**ASSIGNMENT**
Copy out, without any change, every line of the listing below from the line containing "The Medici family commissioned" down to the line containing "early days of Florence.", including both of those lines.

**RECORDS FOR THE EXERCISE**

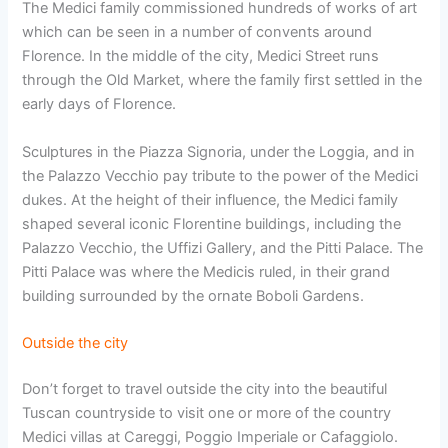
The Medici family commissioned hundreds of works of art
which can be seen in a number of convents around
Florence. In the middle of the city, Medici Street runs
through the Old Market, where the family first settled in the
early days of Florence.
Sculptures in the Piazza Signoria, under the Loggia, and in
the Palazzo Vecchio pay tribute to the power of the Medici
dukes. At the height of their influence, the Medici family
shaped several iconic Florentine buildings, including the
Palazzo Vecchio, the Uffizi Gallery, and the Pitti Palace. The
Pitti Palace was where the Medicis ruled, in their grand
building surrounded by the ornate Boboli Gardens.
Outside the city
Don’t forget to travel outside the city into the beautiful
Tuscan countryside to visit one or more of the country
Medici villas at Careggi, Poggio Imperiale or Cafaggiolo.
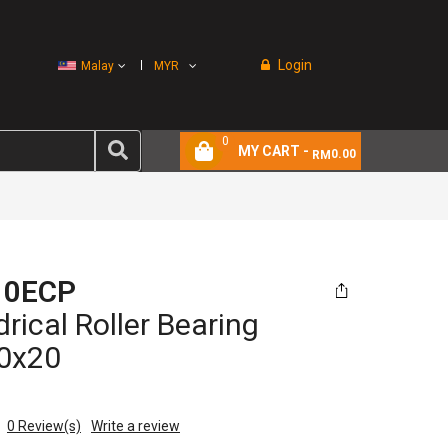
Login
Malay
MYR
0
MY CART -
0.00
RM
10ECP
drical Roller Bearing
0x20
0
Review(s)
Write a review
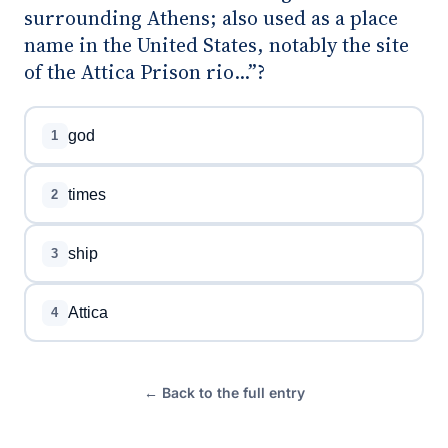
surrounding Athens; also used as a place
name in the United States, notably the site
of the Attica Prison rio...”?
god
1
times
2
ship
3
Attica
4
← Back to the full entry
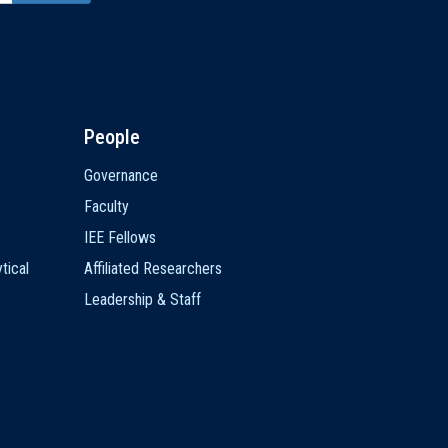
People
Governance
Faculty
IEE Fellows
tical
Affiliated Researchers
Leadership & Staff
--
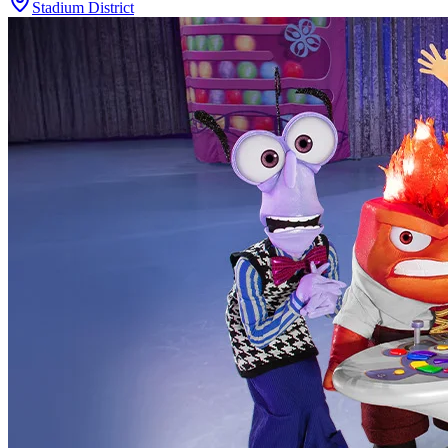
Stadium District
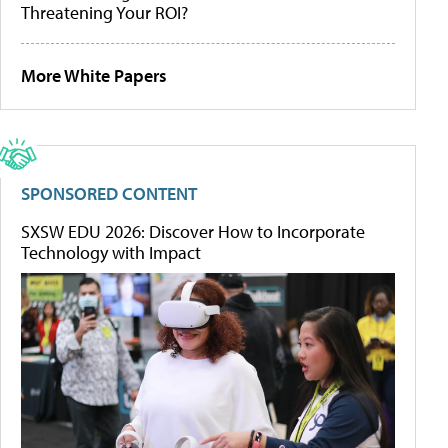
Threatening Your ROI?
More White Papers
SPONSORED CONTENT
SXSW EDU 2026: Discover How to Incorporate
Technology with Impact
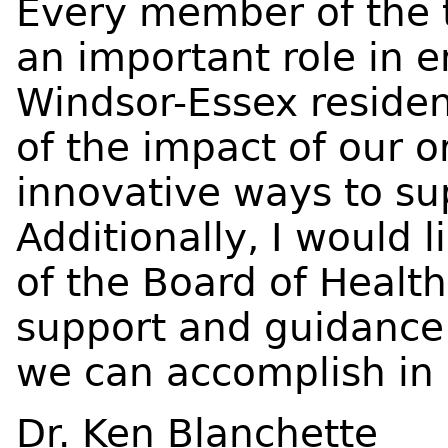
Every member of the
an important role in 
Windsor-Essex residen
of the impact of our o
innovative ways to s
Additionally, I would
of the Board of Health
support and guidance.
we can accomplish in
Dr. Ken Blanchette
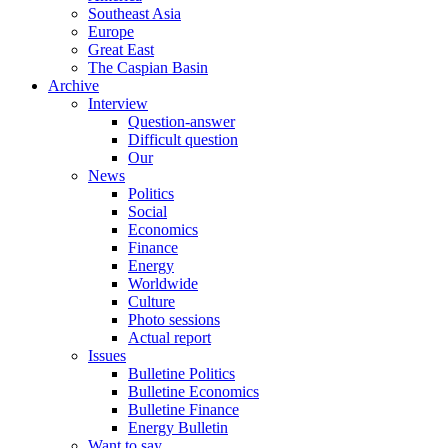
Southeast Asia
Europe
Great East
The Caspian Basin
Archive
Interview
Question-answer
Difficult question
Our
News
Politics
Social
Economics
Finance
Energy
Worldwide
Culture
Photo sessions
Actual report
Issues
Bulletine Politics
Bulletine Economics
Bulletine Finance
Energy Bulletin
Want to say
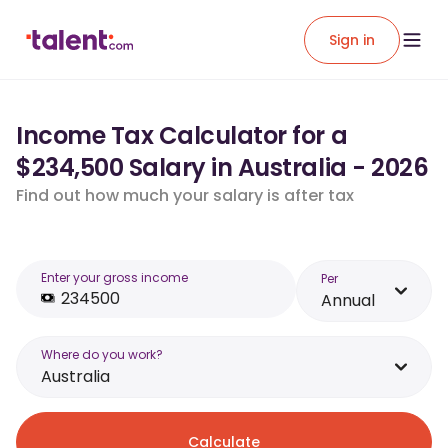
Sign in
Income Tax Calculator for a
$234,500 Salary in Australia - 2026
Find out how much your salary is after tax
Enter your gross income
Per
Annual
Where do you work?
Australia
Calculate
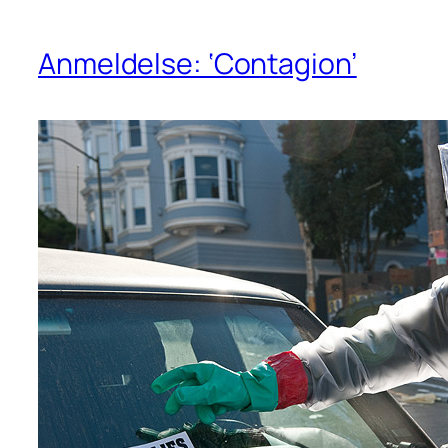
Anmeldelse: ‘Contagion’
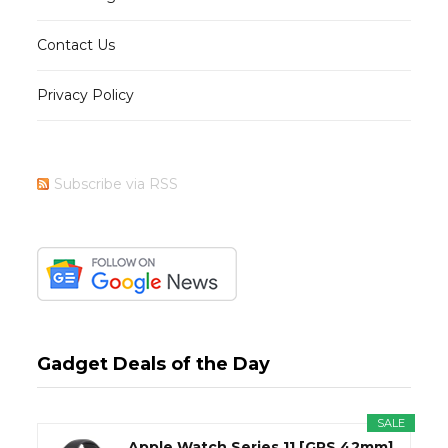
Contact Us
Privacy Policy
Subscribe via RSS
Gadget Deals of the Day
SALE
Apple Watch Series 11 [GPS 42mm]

**THE COMPLETED TASK**
The Medici family commissioned hundreds of works of art
which can be seen in a number of convents around
Florence. In the middle of the city, Medici Street runs
through the Old Market, where the family first settled in the
early days of Florence.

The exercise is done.